De aanvrager is aansprakelijk voor eventuele schade aan het grafmonument die, als gevolg van werken, in zijn of haar opdracht zijn uitgevoerd.
De verwerving van het peterschap is gratis. De aanvrager kan geen aanspraak maken op vergoedingen of compensaties.
Het peterschap kan bekend gemaakt worden aan het grafmonument, op de in de overeenkomst vastgestelde plaats, door middel van een plaatje.
Hoofdstuk 6 Sluiting van een begraafplaats.

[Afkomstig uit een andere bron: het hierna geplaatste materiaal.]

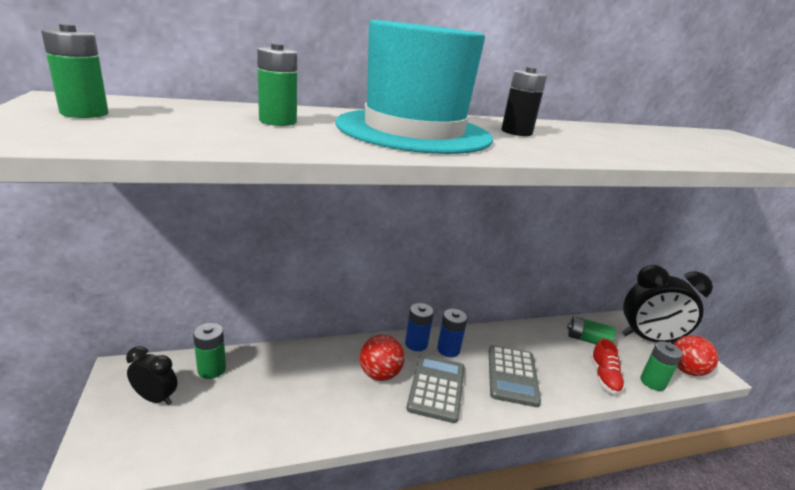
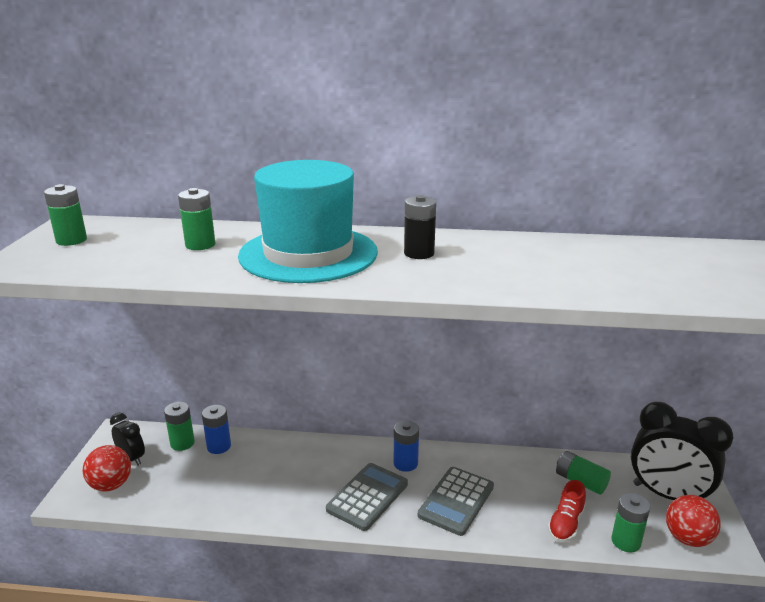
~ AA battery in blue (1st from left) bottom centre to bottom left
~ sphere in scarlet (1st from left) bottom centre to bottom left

Artikel 6. In geval van sluiting en/of wijziging van de bestemming van de begraafplaats kunnen de concessiehouders geen aanspraak maken op enige vergoeding. Zij hebben slechts recht op het bekomen van een perceel of nis van dezelfde afmetingen op een andere gemeentelijke begraafplaats, tot het einde van de concessietermijn. De eventuele kosten voor het overbrengen van de stoffelijke overschotten zijn ten laste van het gemeentebestuur. De kosten voor het overbrengen van de graftekens zijn ten laste van diegenen die de overbrenging hebben aangevraagd.
Het recht op het kosteloos bekomen van een nieuw perceel of nis is afhankelijk van het indienen van een aanvraag door enige belanghebbende.
Artikel 7. Het reglement betreffende de begrafenissen van 30 oktober 2014 en het reglement betreffende de concessies op de gemeentelijke begraafplaatsen van 4 november 2004 worden opgeheven op 2 mei 2022.
Artikel 8. Dit huishoudelijk reglement op de begraafplaatsen treedt in werking op 2 mei 2022.